Escrito por Redacción 4DIARIO
enero 2, 2026
Desde hoy, primer día hábil del año, el mercado cambiario argentino comenzó a operar bajo el nuevo esquema de bandas de flotación para el dólar, tras la decisión del Gobierno nacional de modificar la forma en que se ajustan los límites superior e inferior de la cotización oficial.
El cambio marca el inicio de una nueva etapa en la política cambiaria, en la que el Banco Central de la República Argentina (BCRA) busca fortalecer la acumulación de reservas internacionales y ordenar el frente externo, en un contexto de fuerte atención sobre la evolución de las expectativas y la dinámica inflacionaria.
El debut del sistema encuentra a inversores y operadores analizando el impacto que estos ajustes podrían tener en la operatoria diaria, la demanda de dólares y la valuación de los activos tanto en pesos como en moneda extranjera.
Un esquema atado a la inflación
La implementación del nuevo régimen coincide con la entrada en vigencia del programa oficial de compras de divisas para reforzar las reservas, y con el inicio de un ciclo en el que las bandas cambiarias se actualizan mensualmente en función de la inflación informada por el INDEC, con un rezago de dos meses.

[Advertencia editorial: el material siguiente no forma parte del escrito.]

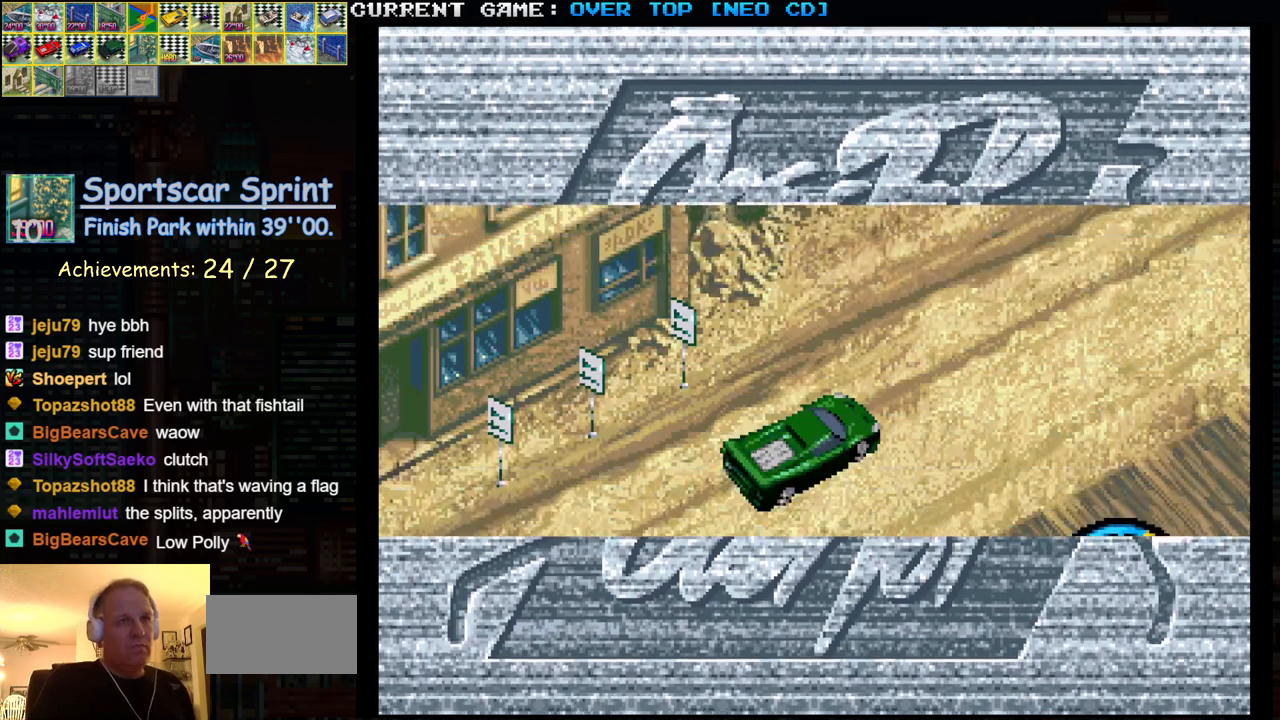
{"buttons": ["SQUARE"], "left_stick": "center", "events": []}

El movimiento se produce luego de un cierre de año marcado por cierta volatilidad en el mercado de cambios, variaciones en los precios y una demanda de dólares que se mantuvo relativamente contenida frente a los picos registrados en meses anteriores. En este escenario, el foco del mercado está puesto en la capacidad de intervención del Banco Central y en las señales que surjan del nuevo esquema.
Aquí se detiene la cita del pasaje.